_Exercise directions_. In the Sunday School class posts, where was the swimming party held?

_Reading passage_.
--*--

Monday, September 27, 2010

September 26--Practical Teaching

Class Fellowship and Swimming Party
Thanks to all of you who were able to join us for the class fellowship and swimming party after church. We had a great time visiting, watching the kids swim, and snacking on picnic foods.

During our Sunday School lesson, Andy Stanley addressed one of the five things that he has identified that God uses to grow big faith. The first topic to be addressed in detail was "Practical Teaching." Andy pointed out that most people who talk about their spiritual journey will make reference to their initial exposure to someone or some group through which they were taught Biblical truths in a practical, life-impacting way. The reason this is important is that such teaching makes the Bible meaningful, practical, and applicable to everyday life. Mr. Stanley refers to Matthew 7:24-28 in which Jesus uses the parable of the man who built his house on a solid foundation as compared to the man who built his house on a foundation of sand. He compares the man who built his house on a solid foundation to one who hears the words of Jesus and puts them into practice--applies them. The man who hears the words of Jesus and fails to apply them in his life is compared to the house that was built on sand. When the winds came and the water rose, the house with a flimsy foundation collapsed. Likewise, you and I will be unable to stand up when the winds of life and the rains of conflict strike if we have not learned the words of God and then applied them in our life.

Remember, the teachings of the Bible have the power to be soothing and disturbing in our lives, depending on the circumstances and situation in which we find ourselves. However, the most important thing for us is to be sure that we make application to our lives of the Biblical truths that we hear and lean from practical teaching. I hope we will all seek practical teaching of Biblical truths in our lives and that we will apply those truths when we learn them.

Next week, we will look at "providential relationships." See you in Sunday School next week.

Sunday, September 19, 2010

September 19--Swimming Party Reminder & Lesson Review

REMINDER:
I apologize for forgetting to mention the swimming party scheduled for next Sunday during our announcements this morning. Please mark your calendar and plan to join us at the Emerald Forest Swimming Pool and Clubhouse after church next Sunday, September 26, 2010. We have rented the pool and clubhouse until 2:30 p.m. We chose that weekend because there is no Aggie game next weekend. I hope you will bring the kids and join us for a few hours of fellowship and fun with the family and with our class. Please bring a picnic lunch for your family and a little extra to share in case there are folks there who did not bring food. Also, please bring a salad item or dessert item to share with everyone. We will provide ice, water, and tea. We will be able to put our food in the clubhouse. We shall look forward to seeing you and your family at the party.

--*--

_Data segment_.
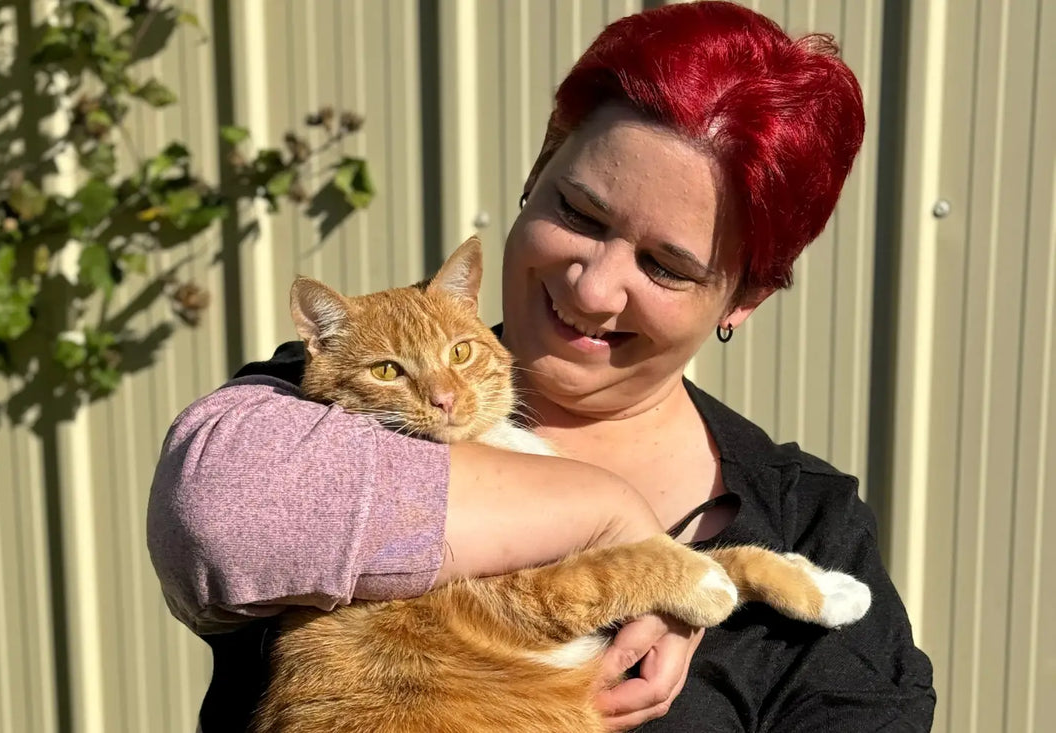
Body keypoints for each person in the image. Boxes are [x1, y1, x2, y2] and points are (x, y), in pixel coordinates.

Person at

--*--

_Exercise solution_. At the Emerald Forest Swimming Pool and Clubhouse.